Justynka jakoś się trzyma z tą unieruchomioną ręką, trochę jej nerwy puściły i się rozkleiła, ale ogólnie daje radę. W dużej mierze z pomocą znajomych, na szczęście dla niej ma znajomych pod bokiem.
Zadzwoniłam do niej wieczorem, powiedziała, że ogląda mecz siatkówki, ale jakoś jej nie wciąga. Zapytałam czy jeśli machają chłopcy obydwoma rękami, to jej się to nie podoba? Powiedziała, że upadają na tym meczu co chwila, rzucają się na podłogę w przeróżne sposoby i jakoś nikt sobie ręki nie łamie... Hmm... Zapewne mają ta przewagę, ze spodziewają się upadku.
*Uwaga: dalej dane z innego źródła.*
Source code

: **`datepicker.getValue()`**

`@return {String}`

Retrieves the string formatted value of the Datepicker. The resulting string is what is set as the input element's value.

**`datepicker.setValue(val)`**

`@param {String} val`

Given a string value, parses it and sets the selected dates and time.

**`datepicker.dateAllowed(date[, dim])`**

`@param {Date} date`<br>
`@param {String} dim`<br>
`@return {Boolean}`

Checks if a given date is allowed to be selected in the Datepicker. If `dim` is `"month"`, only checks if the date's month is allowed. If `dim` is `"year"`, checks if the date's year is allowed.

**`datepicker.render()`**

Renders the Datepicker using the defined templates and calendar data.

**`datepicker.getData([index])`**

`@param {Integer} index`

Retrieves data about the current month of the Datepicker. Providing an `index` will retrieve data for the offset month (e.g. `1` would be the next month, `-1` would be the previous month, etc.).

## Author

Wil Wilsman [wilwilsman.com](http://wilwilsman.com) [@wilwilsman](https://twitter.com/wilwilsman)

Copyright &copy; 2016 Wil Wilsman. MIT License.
Justynce przydarzyło się to znienacka.
A! Przestroga dla rowerzystów - nie trzeba się oglądać za siebie w czasie jazdy. Bo można potem przez 5 do 6-ciu tygodni machać tylko jedną ręką. Justynka się obejrzała i wjechała na krawężnik - wyrzuciło ją z roweru i potem to już taka dłuuuga historia...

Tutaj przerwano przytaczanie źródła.